Nearly three years ago, Israel launched a counterattack on Palestinian terrorists in Gaza who had been firing thousands of rockets at Israeli civilians. In early January 2009, Paul released a web video in which he charged that Israel was launching a “pre-emptive war,” that Palestinians were living in a “concentration camp” and that they merely had “a few small missiles.”

He then repeated this claim on Press TV — the state-owned propaganda channel of Iran's Islamist government. “To me, I look at it like a concentration camp, and people are making homemade bombs,” he said of the situation in Gaza, adding sarcastically, “like they're they aggressors?”

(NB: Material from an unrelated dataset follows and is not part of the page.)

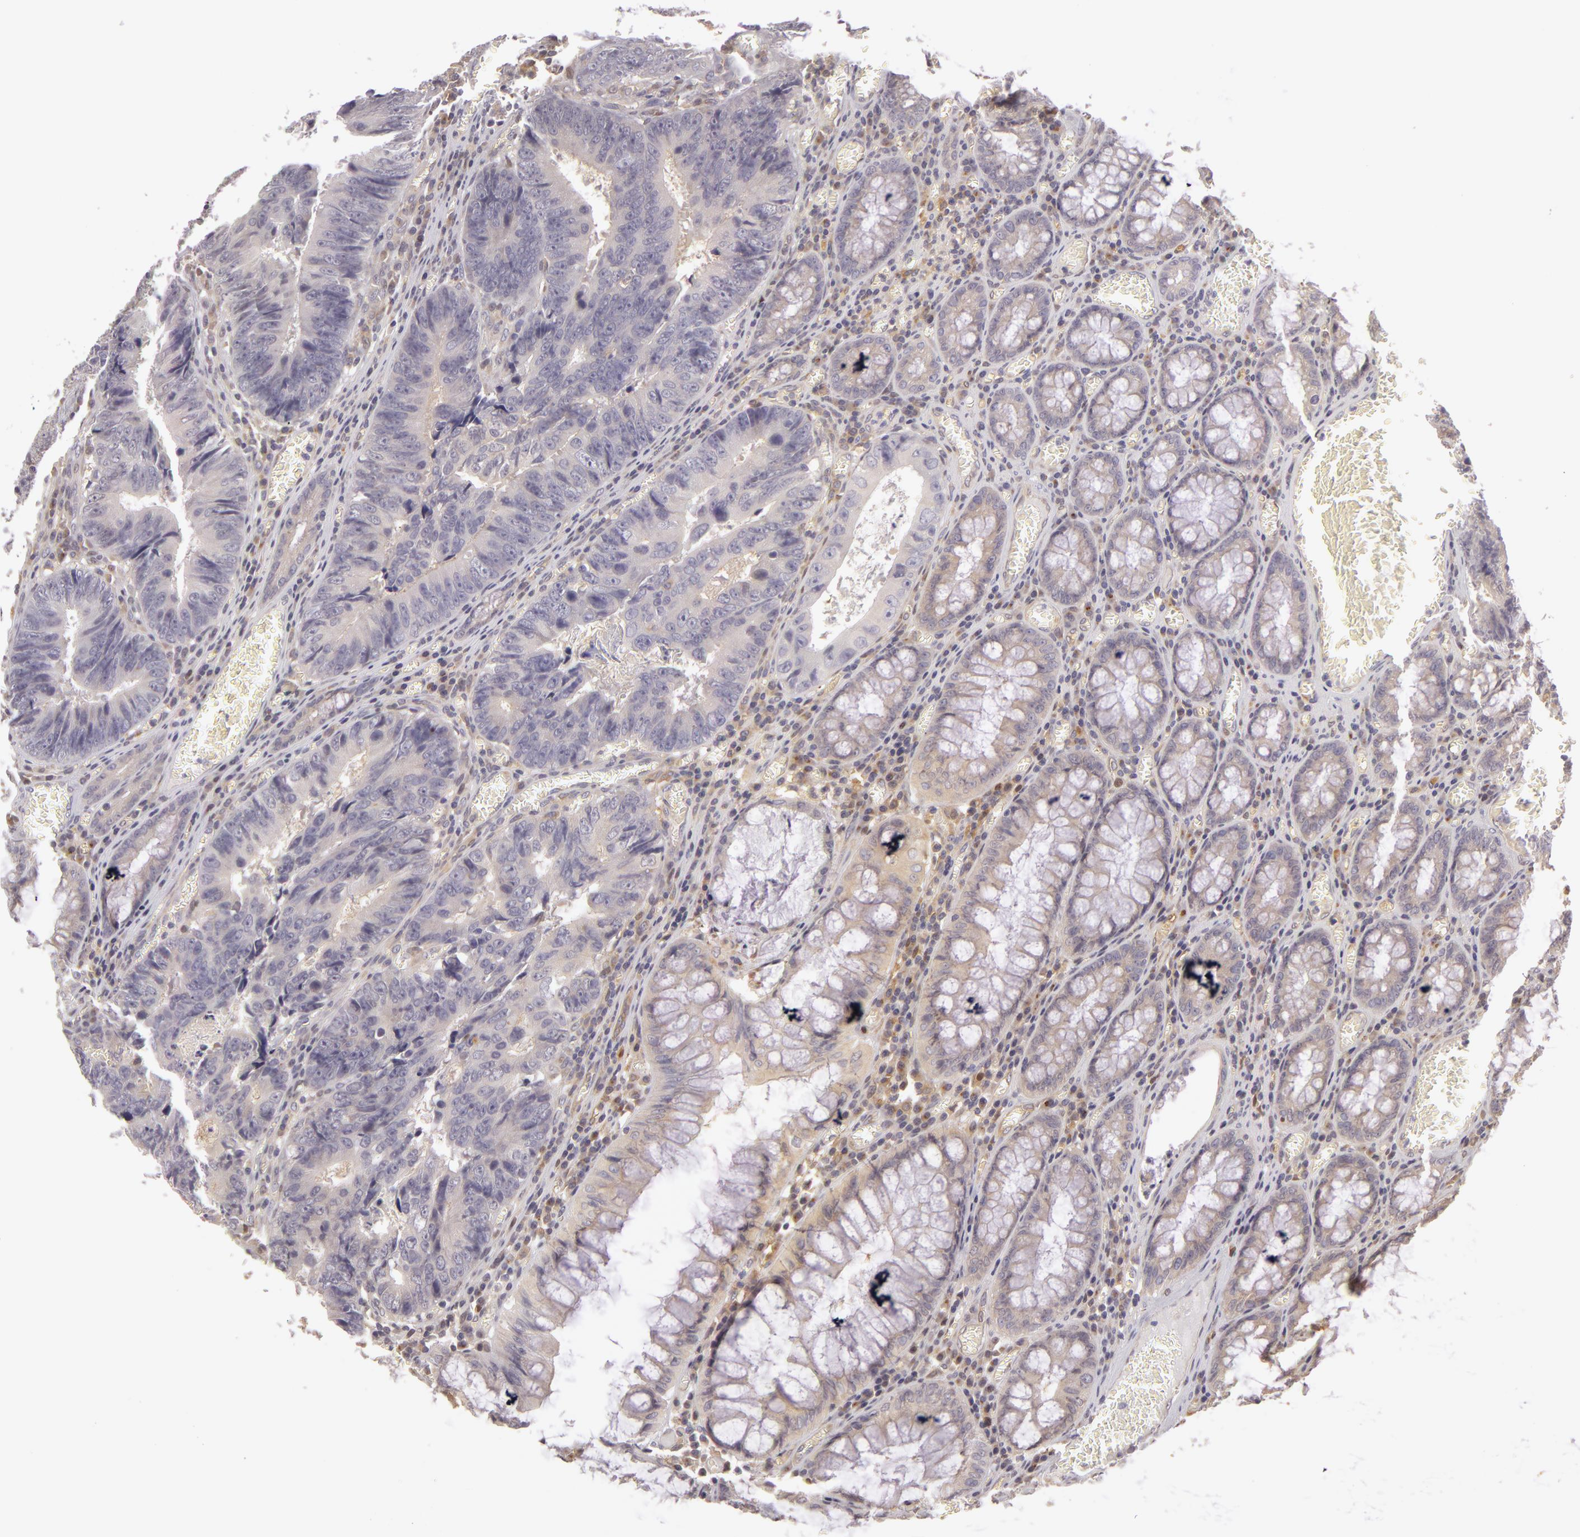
{"staining": {"intensity": "negative", "quantity": "none", "location": "none"}, "tissue": "colorectal cancer", "cell_type": "Tumor cells", "image_type": "cancer", "snomed": [{"axis": "morphology", "description": "Adenocarcinoma, NOS"}, {"axis": "topography", "description": "Rectum"}], "caption": "Histopathology image shows no protein expression in tumor cells of colorectal cancer tissue.", "gene": "ZNF229", "patient": {"sex": "female", "age": 98}}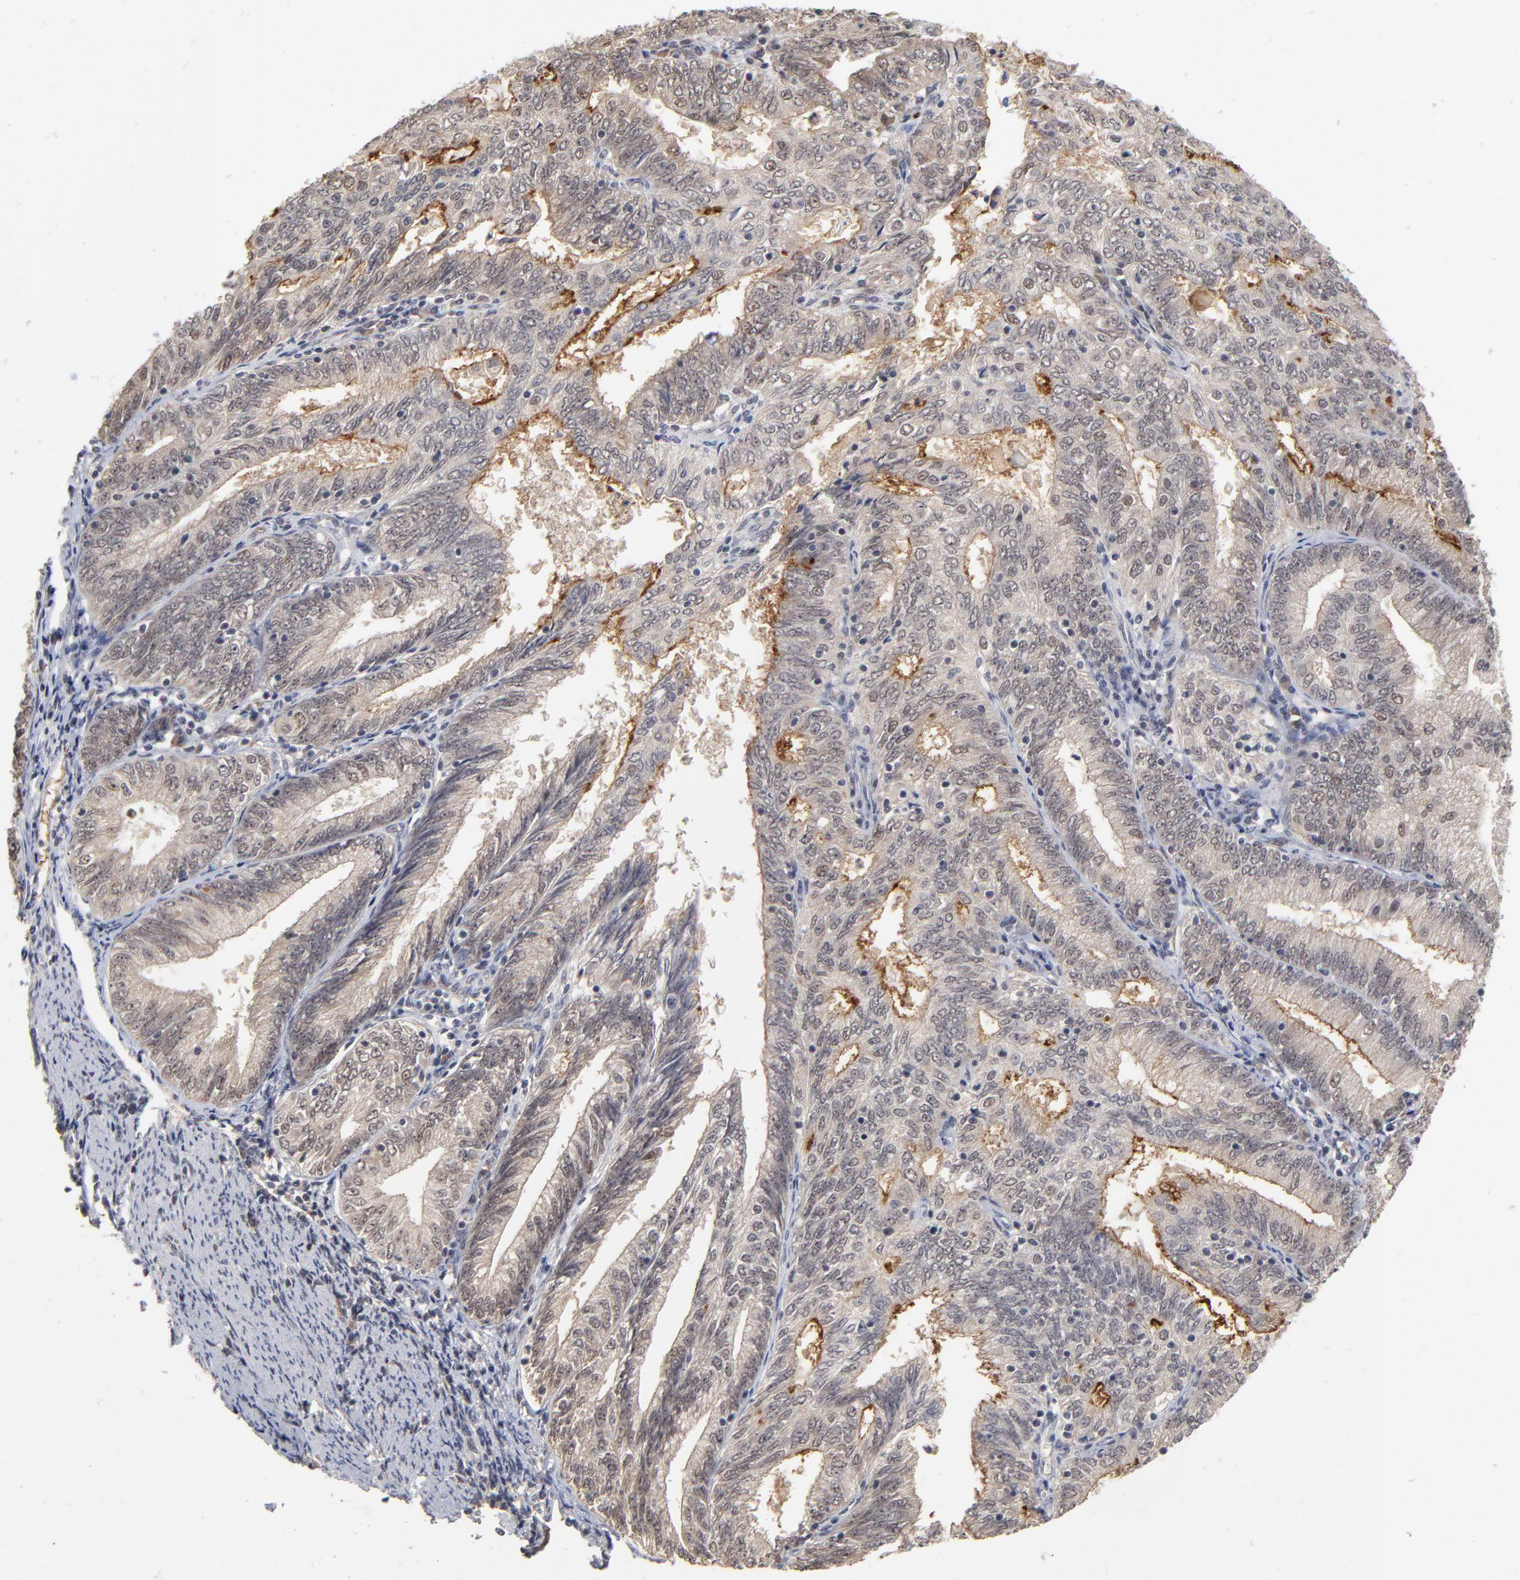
{"staining": {"intensity": "moderate", "quantity": ">75%", "location": "cytoplasmic/membranous"}, "tissue": "endometrial cancer", "cell_type": "Tumor cells", "image_type": "cancer", "snomed": [{"axis": "morphology", "description": "Adenocarcinoma, NOS"}, {"axis": "topography", "description": "Endometrium"}], "caption": "There is medium levels of moderate cytoplasmic/membranous staining in tumor cells of endometrial adenocarcinoma, as demonstrated by immunohistochemical staining (brown color).", "gene": "WSB1", "patient": {"sex": "female", "age": 69}}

Not only did Paul inaccurately portray Israel as the aggressor, and ignore the Israeli victims of Palestinian terrorist attacks, but he also played into the global propaganda campaign to delegitimize Israel. Israel's enemies think that Jews have exploited global sympathy for the Holocaust, so they routinely liken Israelis to Nazis with phrases like “concentration camp.” That isn't an isolated instance of Paul employing the term. He also used it in 2010, when the Israeli navy blocked a flotilla funded by a group with terrorist ties as it attempted to break the blockade of Gaza — a blockade designed to prevent weapons from reaching Gaza terrorists. Nine of the “activists” aboard one ship were killed in the act of attacking the Israeli commandos who intercepted them — an event well documented on video. In response, Paul again condemned Israel, reiterating his claim that Palestinians were living in “concentration camps” in Gaza.


One can accept Paul's desire to avoid foreign wars as a product of his desire to reduce the role of government in general. But his desire in particular to avoid wars in support of Israel is not just that. It is clearly a sign of an underlying anti-Semitism.